**Task statement**
Transcribe word for word the lines running from the line that contains "class: Pinopsida" through the final line, including both ends.

(Stored data entries)
** begin **
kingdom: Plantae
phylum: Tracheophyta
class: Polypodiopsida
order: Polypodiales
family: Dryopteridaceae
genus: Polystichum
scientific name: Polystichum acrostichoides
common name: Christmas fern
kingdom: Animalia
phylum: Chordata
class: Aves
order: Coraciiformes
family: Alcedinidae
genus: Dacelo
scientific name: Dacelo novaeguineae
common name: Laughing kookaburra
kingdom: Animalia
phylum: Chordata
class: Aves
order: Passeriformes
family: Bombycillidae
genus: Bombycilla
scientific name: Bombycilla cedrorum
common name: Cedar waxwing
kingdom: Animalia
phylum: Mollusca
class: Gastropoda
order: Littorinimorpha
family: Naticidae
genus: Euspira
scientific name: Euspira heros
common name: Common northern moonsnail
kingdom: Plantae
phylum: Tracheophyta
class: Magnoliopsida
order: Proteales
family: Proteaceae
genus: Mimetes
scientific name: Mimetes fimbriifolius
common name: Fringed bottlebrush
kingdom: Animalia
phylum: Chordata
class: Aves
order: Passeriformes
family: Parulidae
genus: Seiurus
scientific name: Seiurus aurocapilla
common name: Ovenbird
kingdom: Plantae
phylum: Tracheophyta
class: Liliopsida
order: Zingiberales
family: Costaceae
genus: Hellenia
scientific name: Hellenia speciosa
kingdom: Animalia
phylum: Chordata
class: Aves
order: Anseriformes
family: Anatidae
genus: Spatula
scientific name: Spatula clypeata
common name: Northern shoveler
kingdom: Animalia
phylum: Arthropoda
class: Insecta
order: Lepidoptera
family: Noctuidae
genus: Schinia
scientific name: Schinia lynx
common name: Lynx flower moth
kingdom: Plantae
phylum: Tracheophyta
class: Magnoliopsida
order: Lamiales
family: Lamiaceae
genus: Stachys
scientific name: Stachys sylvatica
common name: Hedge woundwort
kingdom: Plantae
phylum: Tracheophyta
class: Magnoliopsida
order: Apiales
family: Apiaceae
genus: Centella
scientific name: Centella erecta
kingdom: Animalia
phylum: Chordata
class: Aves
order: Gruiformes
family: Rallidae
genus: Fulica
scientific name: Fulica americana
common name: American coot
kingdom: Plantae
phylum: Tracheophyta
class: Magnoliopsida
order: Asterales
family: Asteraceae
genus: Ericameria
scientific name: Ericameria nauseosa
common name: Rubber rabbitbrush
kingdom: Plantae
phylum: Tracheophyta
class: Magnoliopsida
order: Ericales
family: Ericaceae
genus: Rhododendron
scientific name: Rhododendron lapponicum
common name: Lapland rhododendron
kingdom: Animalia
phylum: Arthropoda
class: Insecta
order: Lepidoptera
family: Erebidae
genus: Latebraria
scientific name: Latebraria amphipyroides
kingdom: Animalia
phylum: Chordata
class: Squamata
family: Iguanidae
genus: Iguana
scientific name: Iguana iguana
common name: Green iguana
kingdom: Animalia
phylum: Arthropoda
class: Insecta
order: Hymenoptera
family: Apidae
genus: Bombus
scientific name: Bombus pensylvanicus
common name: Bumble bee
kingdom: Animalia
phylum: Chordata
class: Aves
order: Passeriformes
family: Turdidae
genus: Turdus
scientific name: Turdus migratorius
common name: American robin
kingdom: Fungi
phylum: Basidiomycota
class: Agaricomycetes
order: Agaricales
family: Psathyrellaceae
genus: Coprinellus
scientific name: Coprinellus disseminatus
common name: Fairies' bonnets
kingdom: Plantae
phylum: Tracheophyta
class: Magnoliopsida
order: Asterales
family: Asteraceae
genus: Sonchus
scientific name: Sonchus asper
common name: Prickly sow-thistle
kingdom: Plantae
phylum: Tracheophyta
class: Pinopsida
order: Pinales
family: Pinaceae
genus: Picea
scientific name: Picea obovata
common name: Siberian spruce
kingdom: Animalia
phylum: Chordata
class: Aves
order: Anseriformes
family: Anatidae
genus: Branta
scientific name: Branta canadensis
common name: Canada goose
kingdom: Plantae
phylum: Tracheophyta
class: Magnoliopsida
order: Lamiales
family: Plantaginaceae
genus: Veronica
** end **
**Written answer**
class: Pinopsida
order: Pinales
family: Pinaceae
genus: Picea
scientific name: Picea obovata
common name: Siberian spruce
kingdom: Animalia
phylum: Chordata
class: Aves
order: Anseriformes
family: Anatidae
genus: Branta
scientific name: Branta canadensis
common name: Canada goose
kingdom: Plantae
phylum: Tracheophyta
class: Magnoliopsida
order: Lamiales
family: Plantaginaceae
genus: Veronica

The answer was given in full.